The UIC paper about this research, published in the scientific journal ACS Applied Materials & Interfaces, has been criticised in some quarters for being overly optimistic about future cost reductions from this technology.
“There have been numerous claims of lithium-mediated electrochemical ammonia synthesis methods in the past two years in the chemistry literature by various research groups, all selling hope of low temperature, modest pressure routes to producing ammonia,” says Paul Martin of the Hydrogen Science Coalition.
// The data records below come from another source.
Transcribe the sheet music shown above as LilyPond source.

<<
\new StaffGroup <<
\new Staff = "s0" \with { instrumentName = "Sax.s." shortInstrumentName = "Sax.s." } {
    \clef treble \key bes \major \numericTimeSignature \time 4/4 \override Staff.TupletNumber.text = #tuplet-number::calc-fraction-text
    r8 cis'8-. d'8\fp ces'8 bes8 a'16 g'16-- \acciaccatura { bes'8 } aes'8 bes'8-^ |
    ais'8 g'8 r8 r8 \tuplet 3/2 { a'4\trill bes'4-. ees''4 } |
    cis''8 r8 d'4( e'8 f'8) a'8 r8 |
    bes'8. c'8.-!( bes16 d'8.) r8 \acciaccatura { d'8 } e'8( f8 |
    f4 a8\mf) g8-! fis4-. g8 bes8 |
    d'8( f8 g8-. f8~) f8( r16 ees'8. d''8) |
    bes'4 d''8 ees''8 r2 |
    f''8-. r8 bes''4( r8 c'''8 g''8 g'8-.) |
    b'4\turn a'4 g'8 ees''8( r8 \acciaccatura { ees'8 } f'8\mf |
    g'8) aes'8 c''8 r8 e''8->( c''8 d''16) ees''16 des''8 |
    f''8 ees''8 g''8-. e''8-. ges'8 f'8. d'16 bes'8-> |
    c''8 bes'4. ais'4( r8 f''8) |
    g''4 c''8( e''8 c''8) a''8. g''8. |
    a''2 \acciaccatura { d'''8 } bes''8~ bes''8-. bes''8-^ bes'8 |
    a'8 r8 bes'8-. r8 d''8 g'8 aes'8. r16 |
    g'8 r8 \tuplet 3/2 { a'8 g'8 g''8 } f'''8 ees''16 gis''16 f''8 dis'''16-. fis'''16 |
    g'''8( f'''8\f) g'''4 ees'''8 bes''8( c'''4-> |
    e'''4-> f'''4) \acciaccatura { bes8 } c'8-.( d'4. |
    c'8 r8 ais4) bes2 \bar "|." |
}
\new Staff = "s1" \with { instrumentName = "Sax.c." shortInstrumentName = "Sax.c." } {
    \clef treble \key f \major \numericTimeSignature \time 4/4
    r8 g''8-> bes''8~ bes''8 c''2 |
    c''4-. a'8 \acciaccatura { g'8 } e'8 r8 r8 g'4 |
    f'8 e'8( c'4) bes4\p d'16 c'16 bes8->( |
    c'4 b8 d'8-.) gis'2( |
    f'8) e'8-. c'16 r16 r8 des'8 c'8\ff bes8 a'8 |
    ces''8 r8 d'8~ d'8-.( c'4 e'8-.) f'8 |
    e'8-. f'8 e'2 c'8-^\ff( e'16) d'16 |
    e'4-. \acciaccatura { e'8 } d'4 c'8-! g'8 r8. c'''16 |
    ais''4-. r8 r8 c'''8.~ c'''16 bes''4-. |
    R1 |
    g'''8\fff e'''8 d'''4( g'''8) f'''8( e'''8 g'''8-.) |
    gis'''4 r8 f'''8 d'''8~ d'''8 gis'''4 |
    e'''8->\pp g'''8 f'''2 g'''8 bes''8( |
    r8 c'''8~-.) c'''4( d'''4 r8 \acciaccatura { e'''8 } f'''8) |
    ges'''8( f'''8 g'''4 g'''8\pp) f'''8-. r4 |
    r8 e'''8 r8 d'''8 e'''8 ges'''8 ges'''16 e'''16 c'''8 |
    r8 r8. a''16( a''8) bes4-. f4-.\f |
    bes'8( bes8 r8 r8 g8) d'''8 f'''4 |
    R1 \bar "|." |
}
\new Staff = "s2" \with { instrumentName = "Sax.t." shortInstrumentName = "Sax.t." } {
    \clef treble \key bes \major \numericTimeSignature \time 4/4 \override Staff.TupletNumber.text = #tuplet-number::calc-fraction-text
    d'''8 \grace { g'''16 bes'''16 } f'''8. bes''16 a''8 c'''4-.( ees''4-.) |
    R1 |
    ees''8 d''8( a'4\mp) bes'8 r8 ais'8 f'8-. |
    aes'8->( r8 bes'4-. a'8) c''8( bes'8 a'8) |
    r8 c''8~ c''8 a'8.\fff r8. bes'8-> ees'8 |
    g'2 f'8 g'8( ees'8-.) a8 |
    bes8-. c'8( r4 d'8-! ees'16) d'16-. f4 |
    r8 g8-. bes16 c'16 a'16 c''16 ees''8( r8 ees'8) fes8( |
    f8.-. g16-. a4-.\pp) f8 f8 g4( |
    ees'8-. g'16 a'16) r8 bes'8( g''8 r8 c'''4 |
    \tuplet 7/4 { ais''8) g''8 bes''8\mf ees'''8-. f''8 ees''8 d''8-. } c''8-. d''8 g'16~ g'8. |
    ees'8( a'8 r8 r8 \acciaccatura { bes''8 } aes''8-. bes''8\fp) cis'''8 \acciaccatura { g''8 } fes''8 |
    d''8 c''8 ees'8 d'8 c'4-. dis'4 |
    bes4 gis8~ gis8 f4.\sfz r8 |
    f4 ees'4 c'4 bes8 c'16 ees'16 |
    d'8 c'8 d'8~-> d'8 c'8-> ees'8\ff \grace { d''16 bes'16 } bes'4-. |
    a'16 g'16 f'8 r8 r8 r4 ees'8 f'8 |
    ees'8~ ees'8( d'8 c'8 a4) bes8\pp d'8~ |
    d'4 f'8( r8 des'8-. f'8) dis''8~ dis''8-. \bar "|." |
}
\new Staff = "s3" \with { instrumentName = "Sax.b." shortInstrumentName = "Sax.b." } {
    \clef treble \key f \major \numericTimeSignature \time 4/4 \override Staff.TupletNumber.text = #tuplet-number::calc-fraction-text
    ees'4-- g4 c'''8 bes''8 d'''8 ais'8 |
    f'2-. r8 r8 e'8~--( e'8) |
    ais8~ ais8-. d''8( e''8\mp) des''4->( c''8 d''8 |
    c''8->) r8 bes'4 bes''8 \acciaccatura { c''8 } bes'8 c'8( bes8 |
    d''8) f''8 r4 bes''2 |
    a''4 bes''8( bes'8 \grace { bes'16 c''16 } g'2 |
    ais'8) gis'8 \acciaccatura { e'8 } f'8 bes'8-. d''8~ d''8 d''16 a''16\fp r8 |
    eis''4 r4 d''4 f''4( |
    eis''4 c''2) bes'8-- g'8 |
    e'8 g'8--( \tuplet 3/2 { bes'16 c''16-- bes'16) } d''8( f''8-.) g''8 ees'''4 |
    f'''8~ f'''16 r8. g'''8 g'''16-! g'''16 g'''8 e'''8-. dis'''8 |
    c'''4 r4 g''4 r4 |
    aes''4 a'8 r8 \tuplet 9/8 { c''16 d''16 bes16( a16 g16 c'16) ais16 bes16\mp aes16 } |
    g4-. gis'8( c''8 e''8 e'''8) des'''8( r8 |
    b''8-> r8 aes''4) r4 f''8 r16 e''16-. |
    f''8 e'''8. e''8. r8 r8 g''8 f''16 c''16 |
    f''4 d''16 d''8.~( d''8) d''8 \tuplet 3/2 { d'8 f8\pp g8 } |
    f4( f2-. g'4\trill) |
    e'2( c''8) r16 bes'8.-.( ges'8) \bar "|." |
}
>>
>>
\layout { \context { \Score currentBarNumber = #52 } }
“Frequently, these papers make confusing statements about important matters such as current (coulombic) efficiency, which readers sometimes confuse with the more important factor which is energy efficiency. This current paper, for instance, does not demonstrate any test result with an energy efficiency of greater than 10%, with most results a great deal below that — a figure that water electrolysis plus Haber Bosch ammonia synthesis can very easily exceed by a wide margin.
“At scale, a significant fraction of the cost of ammonia is input energy, so efficiency matters a lot. The techno-economic conclusions in the paper about reductions in total cost relative to the Haber Bosch process when fed green hydrogen are, in my opinion, greatly overstated, and are not a reflection of the results demonstrated in the laboratory. The paper shows evidence of inadequate peer review, particularly of the techno-economic claims.”
Ammonia is used today for the production of fertilisers and chemicals, and is being lined up as a major clean shipping fuel in the years to come.
This article was updated on 3 April with the comments from Paul Martin.